First published on ClimateProgress.org, a project of the Center for American Progress Action Fund, which was recently named one of Time magazine’s Top 25 blogs of 2010.

When Big Oil’s lobby, the American Petroleum Institute, ramped up its election-year spending, API President Jack Gerard said “This is not about political party.”

But in addition to its misleading multi-million dollar public campaign, API also funneled at least half a million dollars through groups that ran attack ads against Democratic candidates.

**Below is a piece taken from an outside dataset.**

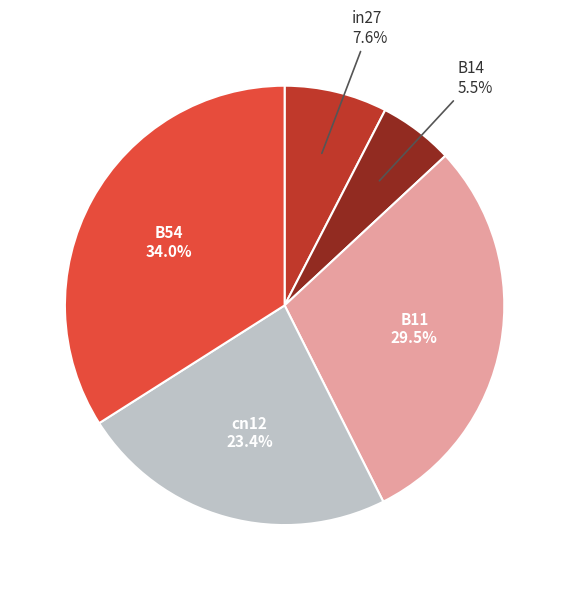

To the nearest percent, what is the average slice percentage?

20%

That’s according to disclosures reported by Lee Fang at The Nation, which show that API used membership dues to finance several dark money groups:

• $50,000 to Americans for Prosperity’s 501(c)(4) group, which ran ads against President Obama and congressional Democrats.
• $412,969 to Coalition for American Jobs’ 501(c)(6) group, a front set up by API lobbyists to air ads for industry-friendly politicians, including former Sen. Scott Brown (R-MA).
• $25,000 to the Sixty Plus Association’s 501(c)(4), which ran ads against congressional Democrats.

Public relations were also a priority for the lobby in 2011. Fang notes that API spent over $68 million for a public relations firm’s services, $5.4 million at a “coalition building” firm, and $4 million at an advocacy firm connected to the Bush White House that “works with corporations to help them communicate with workers on how to vote.

The oil industry has long-held ties to Republicans. Gerard, personally connected to Mitt Romney, was a rumored favorite for a cabinet appointment. The industry donates to Republican candidates 90 percent of the time. The Supreme Court Citizens United decision opened up another avenue for API to fund political advocacy, now allowing the trade association to quietly fund political ads.

After the election, spending on API-branded ads has only picked up pace. It has already spent $3 million on ads since November 6, including $600,000 in 2014 battlegrounds that aim to protect billions of dollars in oil tax breaks.